Task brief -
From the listing below, pull each line that includes "Havre".

Data extract -

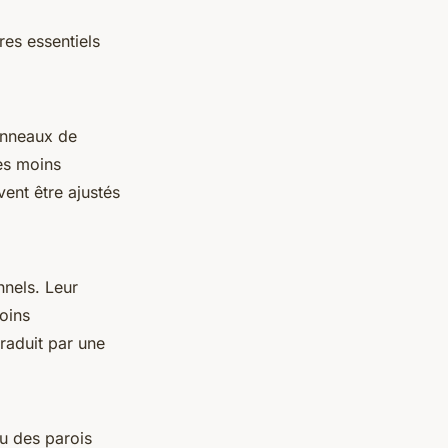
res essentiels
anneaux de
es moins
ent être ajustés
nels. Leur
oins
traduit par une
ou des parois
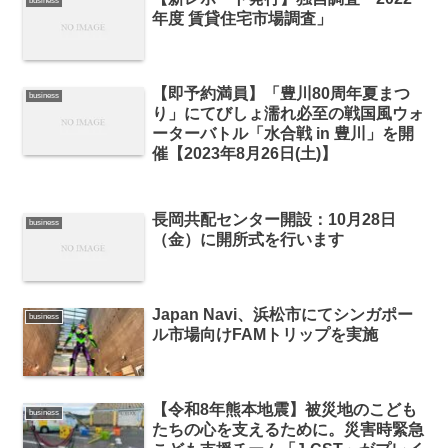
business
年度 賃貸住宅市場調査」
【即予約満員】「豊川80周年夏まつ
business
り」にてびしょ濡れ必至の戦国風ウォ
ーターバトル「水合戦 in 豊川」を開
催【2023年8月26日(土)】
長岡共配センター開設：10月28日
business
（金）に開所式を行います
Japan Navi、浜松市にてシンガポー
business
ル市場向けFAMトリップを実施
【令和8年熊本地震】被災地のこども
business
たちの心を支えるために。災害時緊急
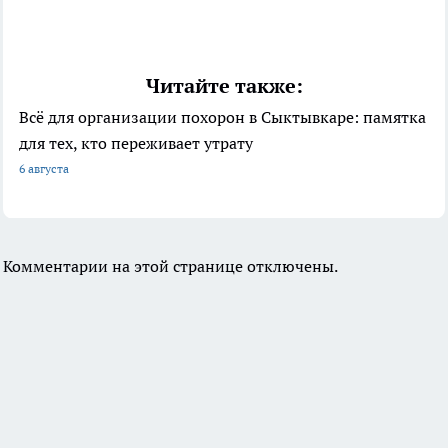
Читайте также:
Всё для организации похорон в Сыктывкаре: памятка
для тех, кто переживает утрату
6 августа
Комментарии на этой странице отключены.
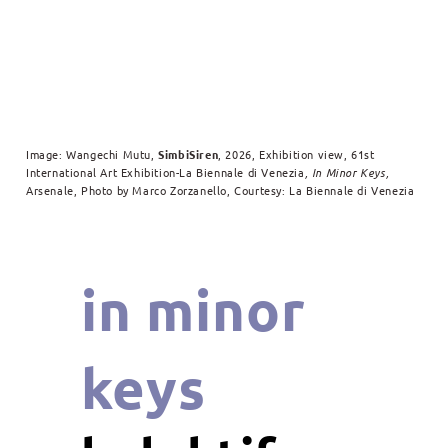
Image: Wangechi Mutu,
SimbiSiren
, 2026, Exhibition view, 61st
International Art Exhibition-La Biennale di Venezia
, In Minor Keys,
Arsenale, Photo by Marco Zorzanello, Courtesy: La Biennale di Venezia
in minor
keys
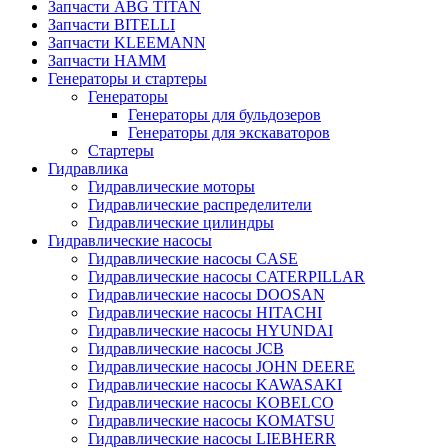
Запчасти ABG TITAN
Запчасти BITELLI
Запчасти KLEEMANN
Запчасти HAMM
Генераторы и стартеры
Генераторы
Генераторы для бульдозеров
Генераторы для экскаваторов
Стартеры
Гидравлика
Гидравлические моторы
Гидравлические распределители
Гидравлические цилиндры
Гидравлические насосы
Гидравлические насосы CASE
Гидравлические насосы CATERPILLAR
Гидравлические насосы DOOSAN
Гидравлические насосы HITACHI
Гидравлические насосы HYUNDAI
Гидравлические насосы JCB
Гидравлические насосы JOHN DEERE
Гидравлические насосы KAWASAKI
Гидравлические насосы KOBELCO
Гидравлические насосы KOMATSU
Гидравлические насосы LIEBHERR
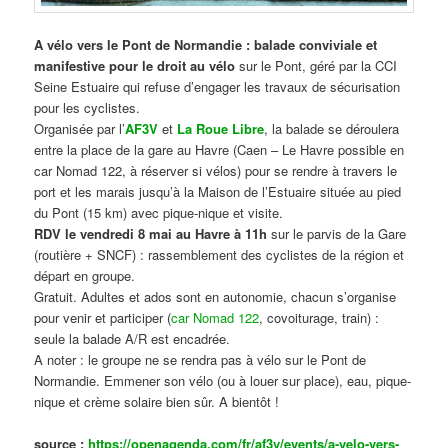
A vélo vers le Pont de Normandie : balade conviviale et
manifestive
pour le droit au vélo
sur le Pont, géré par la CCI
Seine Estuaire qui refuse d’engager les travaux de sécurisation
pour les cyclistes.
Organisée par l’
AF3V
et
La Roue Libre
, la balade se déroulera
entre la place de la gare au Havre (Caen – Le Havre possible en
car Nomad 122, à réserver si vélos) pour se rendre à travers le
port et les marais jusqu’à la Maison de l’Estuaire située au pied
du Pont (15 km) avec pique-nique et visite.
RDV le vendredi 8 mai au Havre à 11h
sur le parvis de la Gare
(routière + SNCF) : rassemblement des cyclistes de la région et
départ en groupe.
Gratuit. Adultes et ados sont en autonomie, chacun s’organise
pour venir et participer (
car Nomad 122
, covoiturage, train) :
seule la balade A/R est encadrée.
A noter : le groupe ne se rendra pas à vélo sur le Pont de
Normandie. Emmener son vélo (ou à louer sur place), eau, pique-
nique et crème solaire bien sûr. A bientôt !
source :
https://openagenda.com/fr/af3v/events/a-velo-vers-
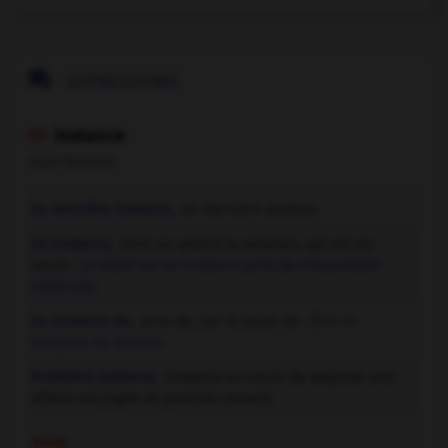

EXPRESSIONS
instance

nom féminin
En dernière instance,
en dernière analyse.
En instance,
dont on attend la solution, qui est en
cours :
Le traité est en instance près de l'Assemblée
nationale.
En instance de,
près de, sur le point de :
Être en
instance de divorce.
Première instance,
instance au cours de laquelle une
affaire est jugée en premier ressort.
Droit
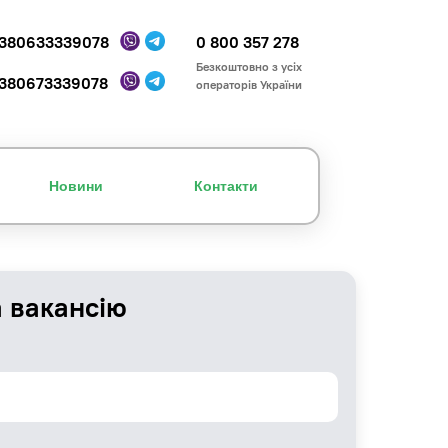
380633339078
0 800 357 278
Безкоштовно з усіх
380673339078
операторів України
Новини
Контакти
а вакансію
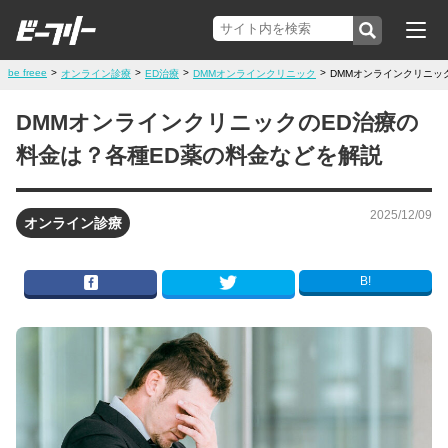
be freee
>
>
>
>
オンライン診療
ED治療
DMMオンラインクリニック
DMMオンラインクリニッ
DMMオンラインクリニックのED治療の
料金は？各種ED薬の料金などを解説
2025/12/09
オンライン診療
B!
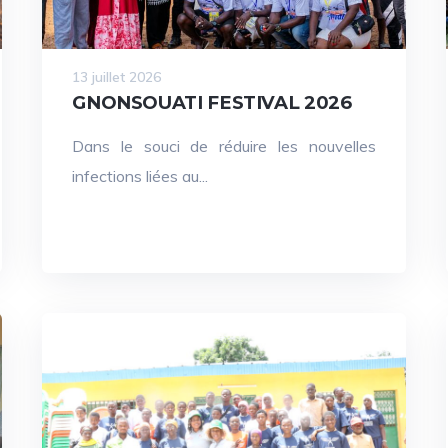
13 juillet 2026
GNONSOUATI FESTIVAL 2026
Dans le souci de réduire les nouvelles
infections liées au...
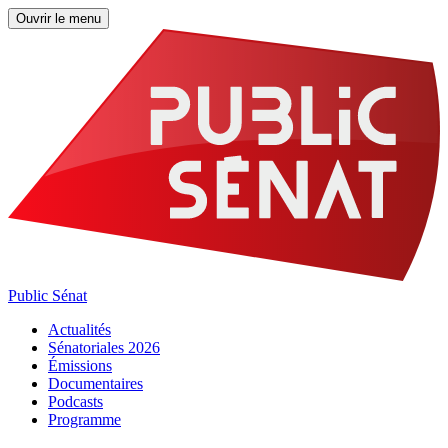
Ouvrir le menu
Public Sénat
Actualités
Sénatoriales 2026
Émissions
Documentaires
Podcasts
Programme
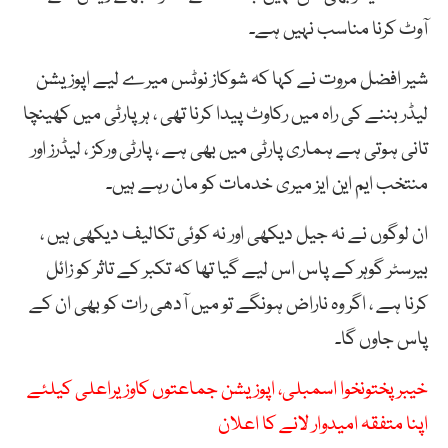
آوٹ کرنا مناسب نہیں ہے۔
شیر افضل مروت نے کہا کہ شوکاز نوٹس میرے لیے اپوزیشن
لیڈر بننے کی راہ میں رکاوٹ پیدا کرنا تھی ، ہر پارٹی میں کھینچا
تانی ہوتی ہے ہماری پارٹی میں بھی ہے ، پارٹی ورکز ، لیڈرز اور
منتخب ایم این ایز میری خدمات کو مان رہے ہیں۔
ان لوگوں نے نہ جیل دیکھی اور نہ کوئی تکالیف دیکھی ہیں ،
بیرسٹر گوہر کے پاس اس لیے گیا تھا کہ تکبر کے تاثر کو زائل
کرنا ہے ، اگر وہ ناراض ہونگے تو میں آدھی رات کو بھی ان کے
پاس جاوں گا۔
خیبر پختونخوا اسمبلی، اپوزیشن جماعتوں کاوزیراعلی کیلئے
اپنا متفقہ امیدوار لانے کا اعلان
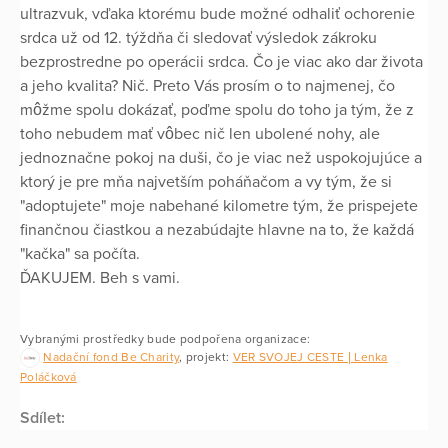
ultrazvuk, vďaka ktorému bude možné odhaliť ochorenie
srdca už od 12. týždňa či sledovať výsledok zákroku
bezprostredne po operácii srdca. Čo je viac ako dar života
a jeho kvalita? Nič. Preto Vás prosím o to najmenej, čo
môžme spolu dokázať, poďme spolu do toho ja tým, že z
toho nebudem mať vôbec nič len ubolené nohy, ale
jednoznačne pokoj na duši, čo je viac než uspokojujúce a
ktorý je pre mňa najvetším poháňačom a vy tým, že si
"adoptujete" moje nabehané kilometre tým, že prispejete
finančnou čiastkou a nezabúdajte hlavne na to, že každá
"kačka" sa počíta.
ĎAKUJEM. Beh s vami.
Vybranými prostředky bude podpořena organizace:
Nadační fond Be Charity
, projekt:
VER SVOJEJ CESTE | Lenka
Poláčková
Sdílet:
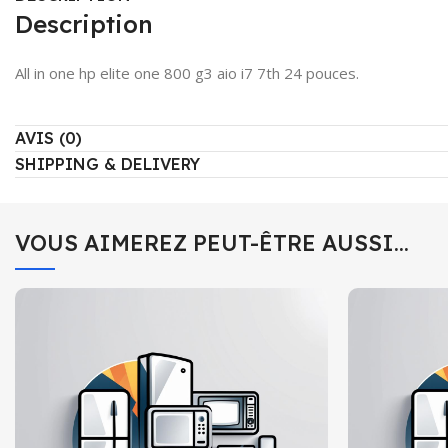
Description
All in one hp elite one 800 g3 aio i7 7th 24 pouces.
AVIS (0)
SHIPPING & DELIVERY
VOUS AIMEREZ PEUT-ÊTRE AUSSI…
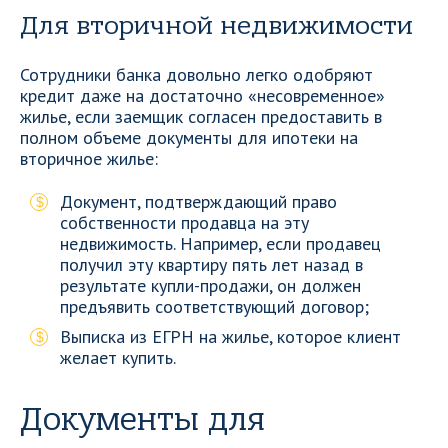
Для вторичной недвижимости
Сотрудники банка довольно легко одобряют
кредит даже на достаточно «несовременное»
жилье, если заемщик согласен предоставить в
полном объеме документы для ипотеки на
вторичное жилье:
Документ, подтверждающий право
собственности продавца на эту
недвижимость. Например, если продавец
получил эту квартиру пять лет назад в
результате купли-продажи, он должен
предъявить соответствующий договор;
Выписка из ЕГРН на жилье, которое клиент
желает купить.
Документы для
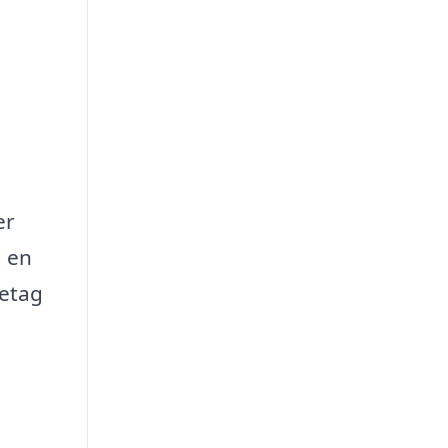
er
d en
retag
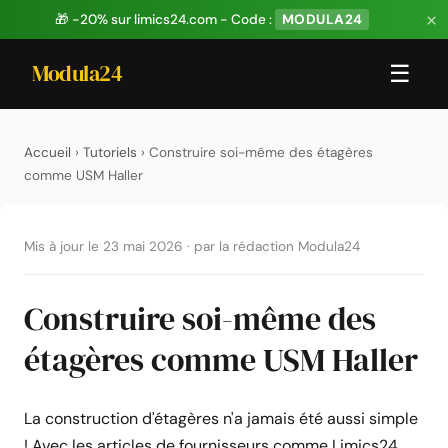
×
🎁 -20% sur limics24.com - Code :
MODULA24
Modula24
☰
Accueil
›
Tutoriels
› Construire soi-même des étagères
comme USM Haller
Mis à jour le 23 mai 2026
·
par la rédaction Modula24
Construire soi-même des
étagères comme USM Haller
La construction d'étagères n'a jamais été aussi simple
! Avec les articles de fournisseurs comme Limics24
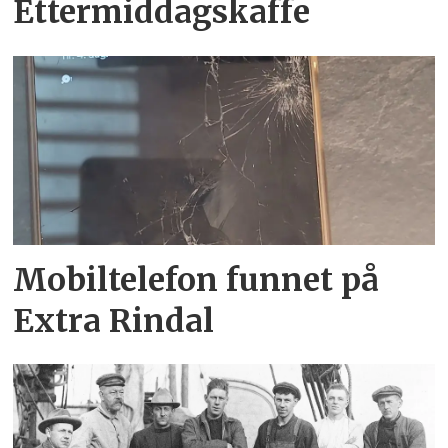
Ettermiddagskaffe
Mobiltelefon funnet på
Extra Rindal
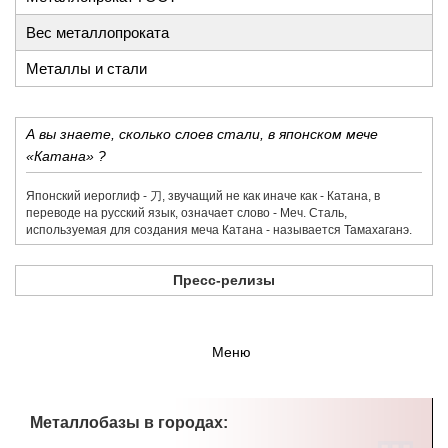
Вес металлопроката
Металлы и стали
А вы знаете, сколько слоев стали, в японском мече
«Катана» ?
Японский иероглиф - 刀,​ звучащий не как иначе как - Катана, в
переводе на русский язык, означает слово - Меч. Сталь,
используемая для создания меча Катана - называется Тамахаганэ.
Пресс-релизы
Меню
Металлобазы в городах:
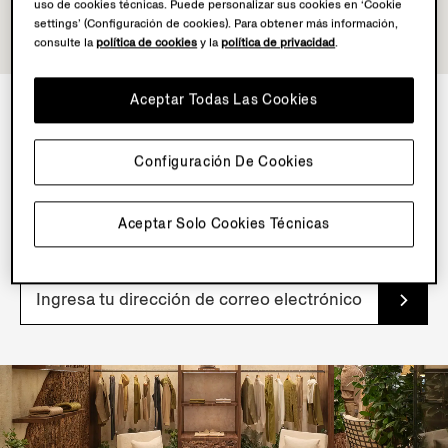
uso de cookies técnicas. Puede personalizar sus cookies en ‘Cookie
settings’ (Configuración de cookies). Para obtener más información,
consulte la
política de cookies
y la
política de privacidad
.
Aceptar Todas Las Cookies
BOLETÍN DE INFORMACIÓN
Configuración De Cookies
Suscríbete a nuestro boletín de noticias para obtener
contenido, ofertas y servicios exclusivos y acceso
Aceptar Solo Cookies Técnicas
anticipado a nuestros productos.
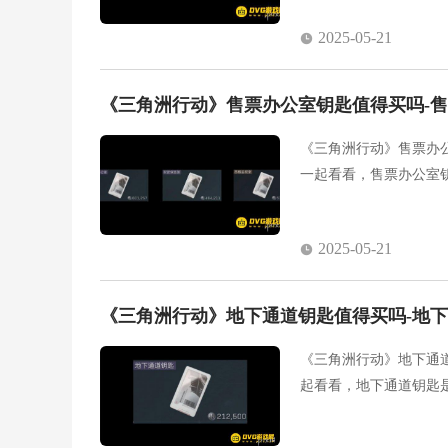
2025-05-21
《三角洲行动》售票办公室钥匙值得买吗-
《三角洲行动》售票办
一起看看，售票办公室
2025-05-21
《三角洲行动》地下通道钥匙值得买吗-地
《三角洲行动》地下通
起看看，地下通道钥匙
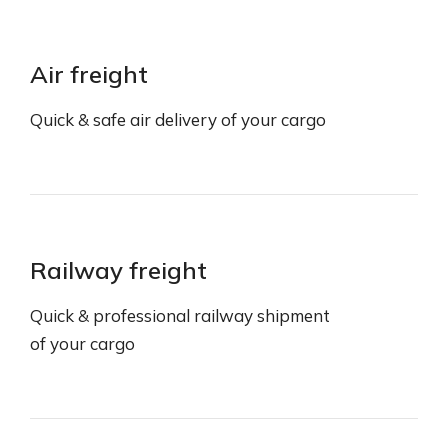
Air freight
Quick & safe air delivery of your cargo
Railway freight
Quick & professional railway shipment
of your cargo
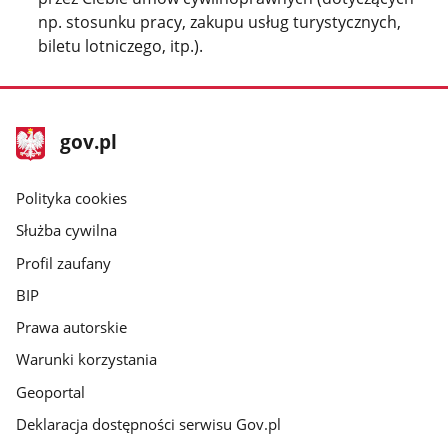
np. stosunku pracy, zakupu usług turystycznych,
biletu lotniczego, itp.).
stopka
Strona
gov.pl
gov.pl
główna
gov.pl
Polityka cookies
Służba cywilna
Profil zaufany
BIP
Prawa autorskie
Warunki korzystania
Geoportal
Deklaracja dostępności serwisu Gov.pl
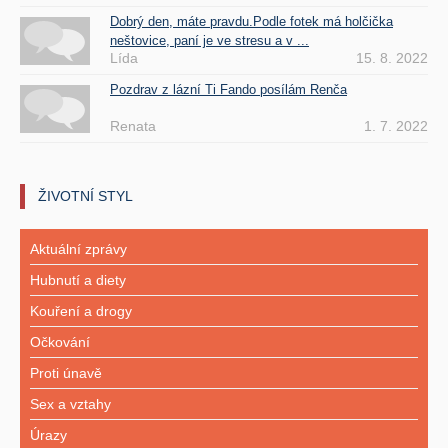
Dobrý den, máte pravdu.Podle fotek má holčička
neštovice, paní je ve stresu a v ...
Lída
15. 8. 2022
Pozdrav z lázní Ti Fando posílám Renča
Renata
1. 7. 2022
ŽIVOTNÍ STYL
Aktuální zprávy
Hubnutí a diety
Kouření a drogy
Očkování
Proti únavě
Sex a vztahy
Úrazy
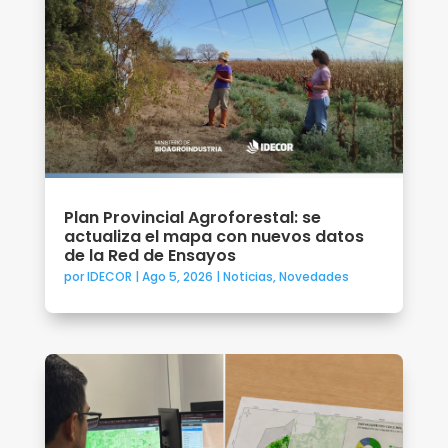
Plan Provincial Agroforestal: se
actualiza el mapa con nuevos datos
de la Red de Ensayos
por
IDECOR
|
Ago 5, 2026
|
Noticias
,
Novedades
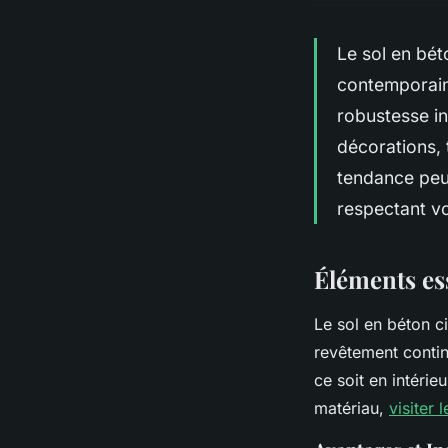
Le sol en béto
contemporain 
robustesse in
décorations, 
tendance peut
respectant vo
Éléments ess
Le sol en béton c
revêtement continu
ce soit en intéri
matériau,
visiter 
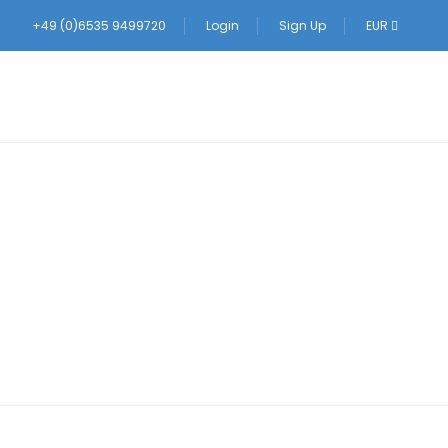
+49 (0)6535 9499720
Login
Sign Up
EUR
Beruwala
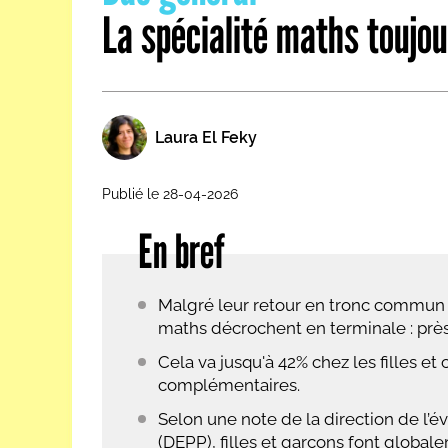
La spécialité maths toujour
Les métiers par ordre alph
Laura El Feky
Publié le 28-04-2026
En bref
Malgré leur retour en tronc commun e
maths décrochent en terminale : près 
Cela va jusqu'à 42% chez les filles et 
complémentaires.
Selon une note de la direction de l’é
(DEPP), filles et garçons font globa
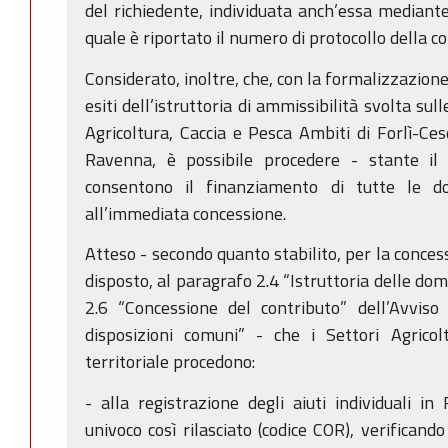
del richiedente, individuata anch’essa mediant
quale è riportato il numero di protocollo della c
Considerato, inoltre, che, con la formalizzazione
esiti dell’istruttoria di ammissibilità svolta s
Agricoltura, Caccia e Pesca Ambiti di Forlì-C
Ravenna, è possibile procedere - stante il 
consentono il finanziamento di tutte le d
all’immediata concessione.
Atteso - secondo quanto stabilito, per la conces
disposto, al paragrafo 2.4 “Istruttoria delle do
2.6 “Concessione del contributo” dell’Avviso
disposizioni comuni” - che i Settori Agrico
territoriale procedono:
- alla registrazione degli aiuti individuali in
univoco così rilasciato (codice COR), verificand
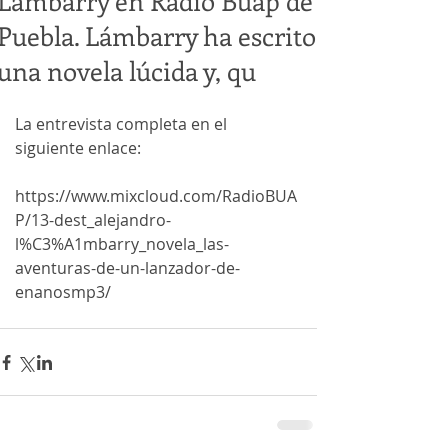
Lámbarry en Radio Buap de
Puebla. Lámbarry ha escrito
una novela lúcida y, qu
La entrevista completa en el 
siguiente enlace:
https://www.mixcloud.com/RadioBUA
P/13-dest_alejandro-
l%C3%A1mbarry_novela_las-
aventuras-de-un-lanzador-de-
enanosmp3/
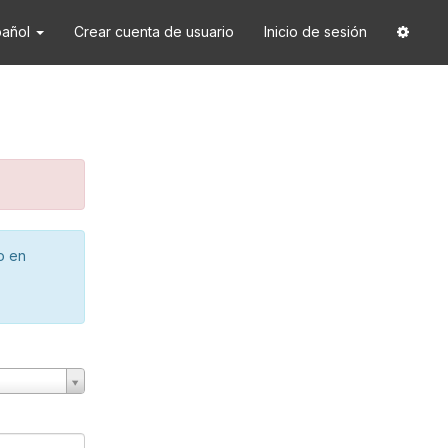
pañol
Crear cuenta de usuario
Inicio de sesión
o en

Solution for this task -
entre la place de la gare au Havre (Caen – Le Havre possible en
RDV le vendredi 8 mai au Havre à 11h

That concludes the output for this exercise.